VPN (Virtual Private Networks)
A VPN is a tunnel between two systems. The data that passes between
the systems is encrypted. This allows for secure communication
across a public network such as the Internet.
VPN's use either PPTP or L2TP encryption.
PPTP (point to point tunneling protocol) - only works on IP
network. Uses built-in PPP encryption
L2TP (Layer 2 Tunneling Protocol)- works on IP, Frame Relay,
X.25 or ATM. Uses IPSec encryption
Web Services - Windows 2000 includes Internet
Information Server (IIS) which is a full web hosting package that
will allow you to host either an Intranet or Internet website.
IIS also includes services for SMTP (E-mail) and NNTP (news).
Hosting multiple domains on one server.
- Use unique IP addresses for reach domain
- Use one IP and unique host headers for each domain
- Use one IP and assign different ports to each domain.
Virtual directories – A web site can point at any directory on
any physical hard drive on the IIS computer or on another computer
in the same domain. It will appear to the surfer that that directory
is the www root.
Terminal Services
- Remote Administration Mode - allows remote
administration of the server from a remote PC.
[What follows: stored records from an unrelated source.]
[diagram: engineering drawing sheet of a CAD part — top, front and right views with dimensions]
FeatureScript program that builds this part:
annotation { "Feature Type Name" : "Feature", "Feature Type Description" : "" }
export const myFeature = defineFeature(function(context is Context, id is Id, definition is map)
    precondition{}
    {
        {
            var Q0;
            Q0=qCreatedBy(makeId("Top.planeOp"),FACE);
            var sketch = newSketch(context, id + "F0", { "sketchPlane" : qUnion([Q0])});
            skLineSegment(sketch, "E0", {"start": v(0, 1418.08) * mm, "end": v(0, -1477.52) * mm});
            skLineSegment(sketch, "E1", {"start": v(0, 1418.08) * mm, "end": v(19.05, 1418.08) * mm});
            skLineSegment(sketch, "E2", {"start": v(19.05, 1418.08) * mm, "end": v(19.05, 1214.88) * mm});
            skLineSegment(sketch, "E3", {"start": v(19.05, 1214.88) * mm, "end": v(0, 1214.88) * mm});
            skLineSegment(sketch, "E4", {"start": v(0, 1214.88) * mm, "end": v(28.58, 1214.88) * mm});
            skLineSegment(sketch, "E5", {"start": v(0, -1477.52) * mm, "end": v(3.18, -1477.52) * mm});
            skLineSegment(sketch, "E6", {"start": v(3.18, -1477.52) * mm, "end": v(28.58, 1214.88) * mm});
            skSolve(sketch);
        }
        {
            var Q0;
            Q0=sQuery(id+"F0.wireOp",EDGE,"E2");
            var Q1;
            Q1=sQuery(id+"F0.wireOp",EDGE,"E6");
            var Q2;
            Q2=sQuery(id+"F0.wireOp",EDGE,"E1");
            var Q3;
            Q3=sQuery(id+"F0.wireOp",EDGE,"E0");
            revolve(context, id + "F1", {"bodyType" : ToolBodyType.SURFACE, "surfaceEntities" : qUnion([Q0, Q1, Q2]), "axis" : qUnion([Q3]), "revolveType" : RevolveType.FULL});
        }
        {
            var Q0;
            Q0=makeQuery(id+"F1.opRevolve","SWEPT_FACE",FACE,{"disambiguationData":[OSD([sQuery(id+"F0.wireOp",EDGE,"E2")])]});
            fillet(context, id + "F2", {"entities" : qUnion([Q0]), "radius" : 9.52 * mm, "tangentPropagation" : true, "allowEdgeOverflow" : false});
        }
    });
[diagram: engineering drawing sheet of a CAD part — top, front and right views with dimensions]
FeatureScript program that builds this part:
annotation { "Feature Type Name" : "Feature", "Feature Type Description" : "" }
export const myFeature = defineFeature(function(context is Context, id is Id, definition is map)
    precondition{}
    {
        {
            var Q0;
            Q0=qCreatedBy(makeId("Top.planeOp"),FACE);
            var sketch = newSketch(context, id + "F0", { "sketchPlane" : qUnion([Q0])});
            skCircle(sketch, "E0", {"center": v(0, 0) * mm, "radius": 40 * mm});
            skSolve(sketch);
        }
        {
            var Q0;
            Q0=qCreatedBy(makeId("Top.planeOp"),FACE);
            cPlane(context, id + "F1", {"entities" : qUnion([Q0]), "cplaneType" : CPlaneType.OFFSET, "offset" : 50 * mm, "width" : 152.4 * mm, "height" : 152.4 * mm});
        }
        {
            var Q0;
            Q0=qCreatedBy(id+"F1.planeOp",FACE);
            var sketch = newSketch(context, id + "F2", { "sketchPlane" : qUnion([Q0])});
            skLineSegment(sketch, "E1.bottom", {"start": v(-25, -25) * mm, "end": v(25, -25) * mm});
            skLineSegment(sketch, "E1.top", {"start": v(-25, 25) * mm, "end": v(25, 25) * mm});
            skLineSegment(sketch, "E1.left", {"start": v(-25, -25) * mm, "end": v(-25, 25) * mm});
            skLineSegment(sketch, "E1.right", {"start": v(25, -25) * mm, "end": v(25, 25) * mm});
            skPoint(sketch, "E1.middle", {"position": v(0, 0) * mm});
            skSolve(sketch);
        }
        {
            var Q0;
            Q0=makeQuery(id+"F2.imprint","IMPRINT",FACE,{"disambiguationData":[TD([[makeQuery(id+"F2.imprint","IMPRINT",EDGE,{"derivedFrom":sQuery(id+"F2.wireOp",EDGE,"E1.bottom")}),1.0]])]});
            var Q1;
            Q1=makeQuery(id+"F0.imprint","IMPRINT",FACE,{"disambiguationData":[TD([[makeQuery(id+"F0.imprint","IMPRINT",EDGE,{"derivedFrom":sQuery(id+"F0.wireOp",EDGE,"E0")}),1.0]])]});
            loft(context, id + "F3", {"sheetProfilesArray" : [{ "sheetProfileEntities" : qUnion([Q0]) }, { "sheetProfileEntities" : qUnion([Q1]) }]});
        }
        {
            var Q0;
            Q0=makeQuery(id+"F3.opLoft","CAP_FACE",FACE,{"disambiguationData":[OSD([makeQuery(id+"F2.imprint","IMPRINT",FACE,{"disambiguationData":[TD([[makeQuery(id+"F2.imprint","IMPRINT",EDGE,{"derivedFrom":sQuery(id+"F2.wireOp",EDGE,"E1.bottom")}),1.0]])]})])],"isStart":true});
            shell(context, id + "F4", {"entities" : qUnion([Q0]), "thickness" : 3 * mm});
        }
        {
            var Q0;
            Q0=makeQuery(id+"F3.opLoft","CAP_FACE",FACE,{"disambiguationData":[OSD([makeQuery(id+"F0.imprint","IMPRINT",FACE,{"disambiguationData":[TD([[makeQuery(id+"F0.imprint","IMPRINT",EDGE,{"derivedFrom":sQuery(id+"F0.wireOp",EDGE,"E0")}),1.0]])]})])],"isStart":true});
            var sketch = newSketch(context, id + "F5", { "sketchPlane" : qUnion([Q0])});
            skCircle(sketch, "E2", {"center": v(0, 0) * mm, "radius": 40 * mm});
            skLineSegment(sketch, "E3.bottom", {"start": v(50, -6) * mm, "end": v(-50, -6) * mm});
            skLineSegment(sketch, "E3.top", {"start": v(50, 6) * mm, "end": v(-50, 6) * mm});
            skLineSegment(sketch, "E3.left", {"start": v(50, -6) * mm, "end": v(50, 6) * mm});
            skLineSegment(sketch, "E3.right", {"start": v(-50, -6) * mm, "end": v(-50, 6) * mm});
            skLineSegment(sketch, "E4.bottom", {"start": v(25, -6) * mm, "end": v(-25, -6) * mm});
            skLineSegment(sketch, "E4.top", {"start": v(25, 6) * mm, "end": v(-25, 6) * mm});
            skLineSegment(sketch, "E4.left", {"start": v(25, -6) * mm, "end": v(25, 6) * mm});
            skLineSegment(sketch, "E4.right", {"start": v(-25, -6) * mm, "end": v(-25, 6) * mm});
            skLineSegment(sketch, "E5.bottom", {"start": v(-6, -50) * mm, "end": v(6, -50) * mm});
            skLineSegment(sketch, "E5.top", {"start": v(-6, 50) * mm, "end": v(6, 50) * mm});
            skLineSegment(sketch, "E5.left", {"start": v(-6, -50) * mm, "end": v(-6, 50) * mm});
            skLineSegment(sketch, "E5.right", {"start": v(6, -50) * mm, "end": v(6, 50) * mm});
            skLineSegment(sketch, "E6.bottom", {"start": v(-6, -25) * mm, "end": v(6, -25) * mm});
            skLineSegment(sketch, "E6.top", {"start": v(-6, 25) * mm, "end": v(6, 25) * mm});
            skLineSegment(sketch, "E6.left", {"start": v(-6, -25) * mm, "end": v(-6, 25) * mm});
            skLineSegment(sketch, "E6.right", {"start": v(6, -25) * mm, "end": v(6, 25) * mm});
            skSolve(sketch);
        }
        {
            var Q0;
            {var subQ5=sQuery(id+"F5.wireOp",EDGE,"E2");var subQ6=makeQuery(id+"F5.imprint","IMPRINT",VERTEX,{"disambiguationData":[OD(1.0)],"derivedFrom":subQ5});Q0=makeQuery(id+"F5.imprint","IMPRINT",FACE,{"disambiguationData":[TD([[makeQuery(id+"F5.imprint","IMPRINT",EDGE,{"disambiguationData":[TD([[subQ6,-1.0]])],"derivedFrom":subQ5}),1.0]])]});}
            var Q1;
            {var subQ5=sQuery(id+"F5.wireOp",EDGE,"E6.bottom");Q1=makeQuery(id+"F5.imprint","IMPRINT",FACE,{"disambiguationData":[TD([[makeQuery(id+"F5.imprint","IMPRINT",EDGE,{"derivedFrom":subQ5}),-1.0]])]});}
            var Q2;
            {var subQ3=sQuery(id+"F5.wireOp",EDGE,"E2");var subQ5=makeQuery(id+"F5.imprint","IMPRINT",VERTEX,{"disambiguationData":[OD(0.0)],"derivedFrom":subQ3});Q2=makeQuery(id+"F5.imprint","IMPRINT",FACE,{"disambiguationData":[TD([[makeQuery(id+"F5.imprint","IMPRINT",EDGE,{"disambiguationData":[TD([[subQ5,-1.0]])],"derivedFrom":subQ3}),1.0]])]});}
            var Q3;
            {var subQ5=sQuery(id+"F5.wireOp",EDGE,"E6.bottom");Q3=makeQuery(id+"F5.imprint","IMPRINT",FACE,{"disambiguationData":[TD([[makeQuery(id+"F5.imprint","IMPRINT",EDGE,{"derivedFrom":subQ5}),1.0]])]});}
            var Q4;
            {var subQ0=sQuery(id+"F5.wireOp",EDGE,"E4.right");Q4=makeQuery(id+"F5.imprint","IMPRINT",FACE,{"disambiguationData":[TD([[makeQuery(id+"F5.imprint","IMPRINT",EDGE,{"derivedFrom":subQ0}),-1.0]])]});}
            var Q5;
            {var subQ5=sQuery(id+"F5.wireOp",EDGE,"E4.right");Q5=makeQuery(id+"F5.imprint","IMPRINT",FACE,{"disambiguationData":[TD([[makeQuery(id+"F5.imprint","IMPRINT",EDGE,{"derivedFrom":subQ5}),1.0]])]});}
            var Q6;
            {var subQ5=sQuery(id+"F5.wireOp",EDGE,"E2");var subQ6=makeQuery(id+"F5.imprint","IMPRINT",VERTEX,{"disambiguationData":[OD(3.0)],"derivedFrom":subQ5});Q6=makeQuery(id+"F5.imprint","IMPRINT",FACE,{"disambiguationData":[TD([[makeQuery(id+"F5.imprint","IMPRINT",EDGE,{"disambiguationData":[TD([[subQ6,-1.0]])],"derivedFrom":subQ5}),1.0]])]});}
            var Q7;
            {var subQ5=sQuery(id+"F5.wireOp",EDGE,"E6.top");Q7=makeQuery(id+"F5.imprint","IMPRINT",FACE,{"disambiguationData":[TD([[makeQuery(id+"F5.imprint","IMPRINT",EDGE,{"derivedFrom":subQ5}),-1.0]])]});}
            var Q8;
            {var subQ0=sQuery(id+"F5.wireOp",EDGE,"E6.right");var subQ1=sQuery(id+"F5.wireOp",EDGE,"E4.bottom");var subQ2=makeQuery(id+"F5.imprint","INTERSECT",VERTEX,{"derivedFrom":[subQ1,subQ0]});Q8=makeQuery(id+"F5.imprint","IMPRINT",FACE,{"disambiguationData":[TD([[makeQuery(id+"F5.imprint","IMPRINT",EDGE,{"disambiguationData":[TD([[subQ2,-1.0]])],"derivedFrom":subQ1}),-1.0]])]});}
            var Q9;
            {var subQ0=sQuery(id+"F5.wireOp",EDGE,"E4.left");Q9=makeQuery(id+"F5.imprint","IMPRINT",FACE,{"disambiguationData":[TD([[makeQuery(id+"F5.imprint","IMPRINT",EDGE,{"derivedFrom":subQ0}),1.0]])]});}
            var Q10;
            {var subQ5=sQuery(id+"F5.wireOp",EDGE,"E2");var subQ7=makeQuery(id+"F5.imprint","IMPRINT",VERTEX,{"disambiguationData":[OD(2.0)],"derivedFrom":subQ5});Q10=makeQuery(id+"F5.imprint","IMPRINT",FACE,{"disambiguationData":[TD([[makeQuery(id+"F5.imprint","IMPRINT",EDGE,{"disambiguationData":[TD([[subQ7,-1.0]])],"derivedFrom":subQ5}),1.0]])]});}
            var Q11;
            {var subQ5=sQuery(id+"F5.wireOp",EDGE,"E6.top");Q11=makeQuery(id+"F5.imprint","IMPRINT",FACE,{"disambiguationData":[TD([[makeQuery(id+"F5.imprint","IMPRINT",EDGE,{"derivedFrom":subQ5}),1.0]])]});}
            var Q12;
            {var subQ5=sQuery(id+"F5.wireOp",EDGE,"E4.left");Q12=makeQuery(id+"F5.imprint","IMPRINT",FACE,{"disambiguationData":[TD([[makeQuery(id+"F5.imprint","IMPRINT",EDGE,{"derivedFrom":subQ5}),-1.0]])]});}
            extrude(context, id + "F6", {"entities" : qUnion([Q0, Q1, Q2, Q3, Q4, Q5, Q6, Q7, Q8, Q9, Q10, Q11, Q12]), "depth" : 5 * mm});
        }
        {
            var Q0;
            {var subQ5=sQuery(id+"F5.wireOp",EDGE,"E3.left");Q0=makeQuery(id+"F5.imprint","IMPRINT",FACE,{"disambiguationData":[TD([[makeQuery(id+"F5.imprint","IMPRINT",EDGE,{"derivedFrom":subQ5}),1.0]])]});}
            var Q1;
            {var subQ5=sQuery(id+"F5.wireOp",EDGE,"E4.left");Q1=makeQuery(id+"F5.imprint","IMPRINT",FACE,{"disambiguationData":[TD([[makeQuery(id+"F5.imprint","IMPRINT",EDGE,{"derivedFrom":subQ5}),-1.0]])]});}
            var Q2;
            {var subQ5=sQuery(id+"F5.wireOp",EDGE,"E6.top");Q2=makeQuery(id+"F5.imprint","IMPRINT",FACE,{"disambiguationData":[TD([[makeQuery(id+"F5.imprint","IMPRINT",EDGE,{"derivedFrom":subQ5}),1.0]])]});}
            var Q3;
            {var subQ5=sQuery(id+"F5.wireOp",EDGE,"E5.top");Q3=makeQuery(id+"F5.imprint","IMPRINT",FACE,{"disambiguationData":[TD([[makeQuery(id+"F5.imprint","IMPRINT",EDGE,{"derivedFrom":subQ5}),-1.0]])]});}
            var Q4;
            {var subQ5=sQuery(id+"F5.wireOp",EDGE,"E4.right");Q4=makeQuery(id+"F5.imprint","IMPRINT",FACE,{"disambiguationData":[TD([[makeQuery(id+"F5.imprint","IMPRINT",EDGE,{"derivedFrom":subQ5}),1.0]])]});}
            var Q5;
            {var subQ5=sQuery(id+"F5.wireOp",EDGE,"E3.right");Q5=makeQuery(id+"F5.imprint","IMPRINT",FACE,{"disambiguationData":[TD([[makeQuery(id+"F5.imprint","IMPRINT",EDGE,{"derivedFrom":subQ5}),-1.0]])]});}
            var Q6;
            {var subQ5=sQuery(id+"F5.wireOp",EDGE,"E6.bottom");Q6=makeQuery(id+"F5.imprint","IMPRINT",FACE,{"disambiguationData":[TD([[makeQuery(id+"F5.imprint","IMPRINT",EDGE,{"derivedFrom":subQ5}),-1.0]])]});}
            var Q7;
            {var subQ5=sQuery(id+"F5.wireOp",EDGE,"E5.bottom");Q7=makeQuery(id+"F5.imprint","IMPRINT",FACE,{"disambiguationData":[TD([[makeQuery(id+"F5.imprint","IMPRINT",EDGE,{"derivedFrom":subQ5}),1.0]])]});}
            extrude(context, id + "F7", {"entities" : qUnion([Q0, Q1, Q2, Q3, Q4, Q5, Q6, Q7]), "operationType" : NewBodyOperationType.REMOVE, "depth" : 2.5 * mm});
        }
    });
- Application Server mode - Clients connect to the server
to run applications that are installed on the server. All
processing is done on the server and only screen shots are
passed to the client. This insures that all clients are
using the same versions of software. It also makes for
easier upgrades as you only need to upgrade the software on the
server. Older systems that couldn't support modern
applications will be able to use them as they don't have to do
any of the processing.
- Security - Logon attempts can be limited to
prevent unauthorized access. Terminal Server also supports
encryption.
Account Policies
Account Policies are set at the domain level. If multiple
account policies are needed, multiple domains must be formed.
Auditing
- Discretionary Access Control List (DACL) -
Attached to each object is a list of groups or users that have
permissions to use that object and the level of permissions that
they have.
- System Access Control List (SACL) - Also
attached to each object is the SACL which is a list of groups
and users whose access to audit and what events to audit
for these users.
- Files and folders can be audited to see who
took actions on them such as modifying files, changing
permissions, viewing attributes, etc.
- If you set auditing at the folder level, the
audit policy can be inherited by all files in the folder if you
choose.
- In addition to folder and file access, events
like Logons, Account management and directory service access can
also be audited.
- Whenever one of these audited events occurs, an
entry is made to the security log in Event Viewer.